La Marquise rit : « Oui, papa.
— Aaah ! Alors, parle-moi un peu de ça.
— Comme tu le sais, elle n’a aucun frère et le titre de Prince de L’Ognon risque de tomber en déshérence si elle n’a pas d’enfants. Or, sa mère veut lui faire épouser un homme…
— Je ne peux pas faire grand-chose.
La Marquise fut surprise de ce qui lui semblait être une fin de non-recevoir.
— Mais pourquoi, papa ? Tu es un dieu !
— Oui, je suis un dieu, soupira-t-il. Et toi, tu es une demi-déesse et elle une mortelle.
— Que… Que veux-tu dire ?
Orange le Comique, les mains entre les jambes, courba le dos et regarda gravement sa fille.
— Je suis heureux que tu aimes, vraiment. C’est un très beau sentiment, j’aime aimer aussi. Mais la vie humaine est si courte, j’ai perdu beaucoup de gens que j’aimais.
La Marquise déglutit et hésita avant de se lancer.
— C’est aussi pour ça que je voulais te voir. Qu’est-ce que c’est de vivre quand… Mille ans sont comme un jour ?
Le dieu rit :
— C’est long l’éternité, surtout sur la fin, ah ah ah !
La Marquise rit aussi de cette plaisanterie célèbre, puis l’air redevint sérieux.

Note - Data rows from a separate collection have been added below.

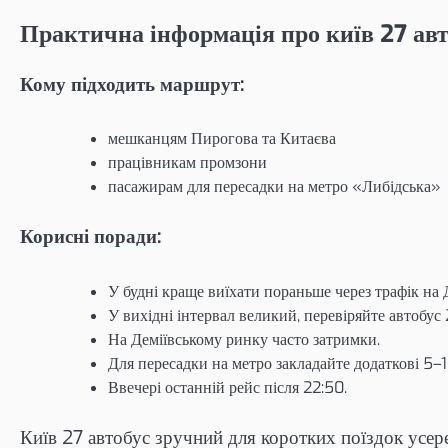
Практична інформація про київ 27 авт
Кому підходить маршрут:
мешканцям Пирогова та Китаєва
працівникам промзони
пасажирам для пересадки на метро «Либідська»
Корисні поради:
У будні краще виїхати пораньше через трафік на Д
У вихідні інтервал великий, перевіряйте автобус 
На Деміївському ринку часто затримки.
Для пересадки на метро закладайте додаткові 5–1
Ввечері останній рейс після 22:50.
Київ 27 автобус зручний для коротких поїздок усер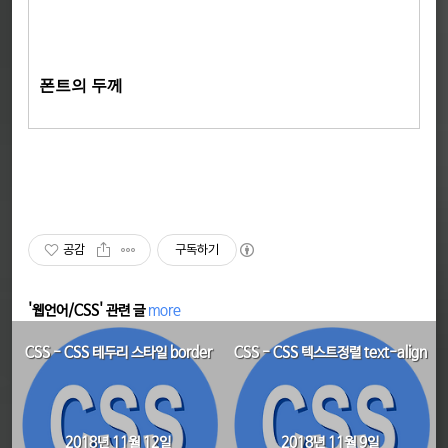
폰트의 두께
공감
구독하기
'웹언어/CSS' 관련 글
more
CSS - CSS 테두리 스타일 border
CSS - CSS 텍스트정렬 text-align
2018년 11월 12일
2018년 11월 9일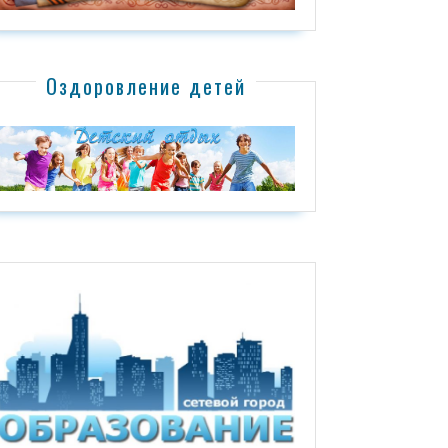
Оздоровление детей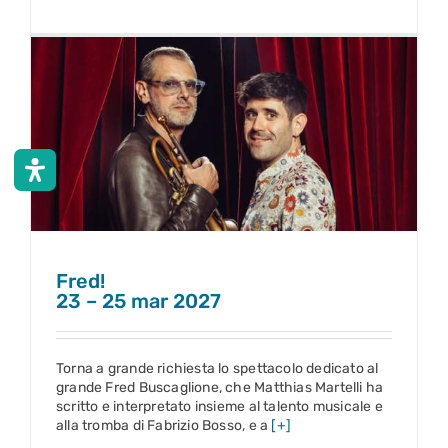
Fred!
23 – 25 mar 2027
Fred!
23 – 25 mar 2027
Torna a grande richiesta lo spettacolo dedicato al
grande Fred Buscaglione, che Matthias Martelli ha
scritto e interpretato insieme al talento musicale e
alla tromba di Fabrizio Bosso, e a
[+]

— Profite des gens que tu as, choubinette. Tu sais… Peu d’enfants issus d’unions entre un mortel et une déesse, ou entre une mortelle et un dieu, vivent dans la société des mortels pour cette raison : voir les gens mourir, c’est insupportable pour beaucoup. Une de tes sœurs, qui est aujourd’hui aux monts de Jade après des siècles d’une belle vie, s’était mariée à un homme qu’elle aimait et dont elle était aimée. Le couple eut des enfants. Tout le monde grandissait et vieillissait autour d’elle, mais elle ne s’en rendait pas compte, jusqu’au jour où elle fut grand-mère. C’est alors qu’elle fit attention à son reflet dans le miroir : elle était toujours jeune, toujours alerte. Son mari avait des cheveux blancs, la peau qui se détendait… Il marcha bientôt avec une canne. Je te parle de cela, c’était il y a mille ans, hein ! Au bout d’un certain temps, son mari la dégouta. Elle fut dégoutée de toute la société des mortels, alors elle simula sa mort.

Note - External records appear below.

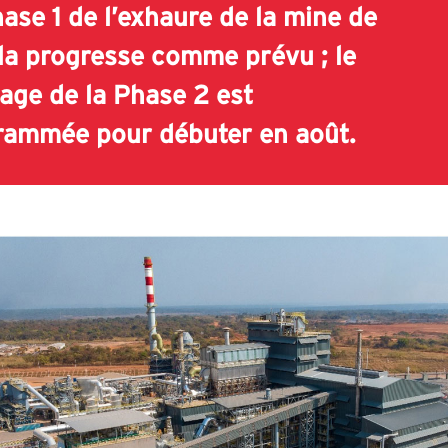
ase 1 de l’exhaure de la mine de
la progresse comme prévu ; le
age de la Phase 2 est
rammée pour débuter en août.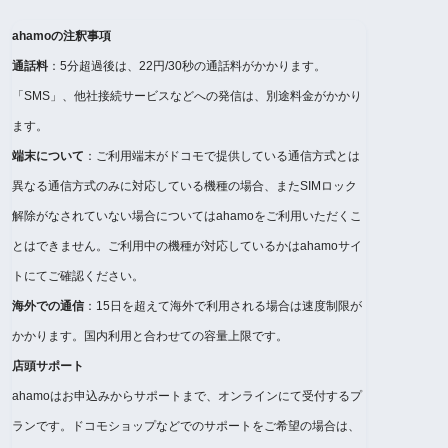
ahamoの注釈事項
通話料
：5分超過後は、22円/30秒の通話料がかかります。
「SMS」、他社接続サービスなどへの発信は、別途料金がかかり
ます。
端末について
：ご利用端末がドコモで提供している通信方式とは
異なる通信方式のみに対応している機種の場合、またSIMロック
解除がなされていない場合についてはahamoをご利用いただくこ
とはできません。ご利用中の機種が対応しているかはahamoサイ
トにてご確認ください。
海外での通信
：15日を超えて海外で利用される場合は速度制限が
かかります。国内利用と合わせての容量上限です。
店頭サポート
ahamoはお申込みからサポートまで、オンラインにて受付するプ
ランです。ドコモショップなどでのサポートをご希望の場合は、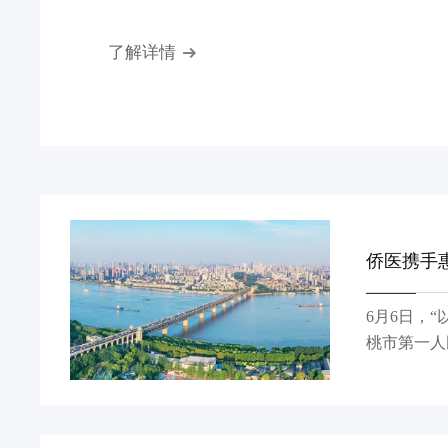
才的重要教育配套。冯伟察看办学环境，了
询问服务海外侨胞和高层次人才子女的保障
了解详情
具家国情怀与国际视野的人才，持续搭建中外教
汉中科先进材料科技有限公司由中科院深圳
经开区共建，是国家级中试平台，拥有含40余
人研发团队，形成60余项新材料核心技
侨医携手
6月6日，
桃市第一人
超，武汉协和医院车谷
看病难，优
汉协和医院
系。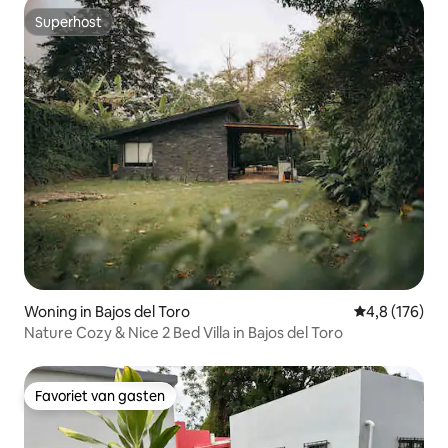
Superhost
Superhost
Woning in Bajos del Toro
Gemiddelde be
4,8 (176)
Nature Cozy & Nice 2 Bed Villa in Bajos del Toro
Favoriet van gasten
Favoriet van gasten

— Mes dieux, s’exclama la Marquise, je suis horrifiée !
— Elle alla en forêt pour randonner, comme elle aimait le faire. Personne ne s’inquiéta. Le soir arriva, on pensa qu’elle n’avait pas vu le temps passer. Il était courant qu’elle couchât dans la forêt, mais elle prévenait toujours. Un jour passa, puis deux, puis trois… Sans qu’on la retrouve. Finalement, un jour que l’on cherchait, on trouva un pan de son vêtement, tâché de sang. Il y avait une ourse dans la région, on pensait qu’elle l’avait dévorée. À la caverne de l’ourse, cependant, on ne trouva rien qui ressemblait à des ossements humains. On trouva finalement des morceaux d’un corps sous une pierre : les gens d’en déduire qu’elle lui était tombée dessus.
— Mais à qui était ce corps ‽
— Une poupée à son effigie, tout simplement. Ensuite, elle assista discrètement à ses « funérailles » et vint habiter ici. De temps à autres, sous une fausse identité, elle allait observer sa famille de loin. Chaque jour où on lui annonçait la mort d’un de ses membres, elle pleurait. Ta sœur, choubinette, fini par mourir de vieillesse… Et de chagrin.
La Marquise était bouleversée, elle ne savait que penser.
— Cela est-il arrivé de nombreuses fois… Parmi mes adelphes ?
— Oui.
— Vous me dites donc de renoncer à l’amour et aux personnes que j’aime, qui sont de mes amies ?
— Fais ce qu’il te plaît. Quoi que tu choisisses, je ne te jugerai pas.
La Marquise se mit à pleurer pour la première fois de sa vie.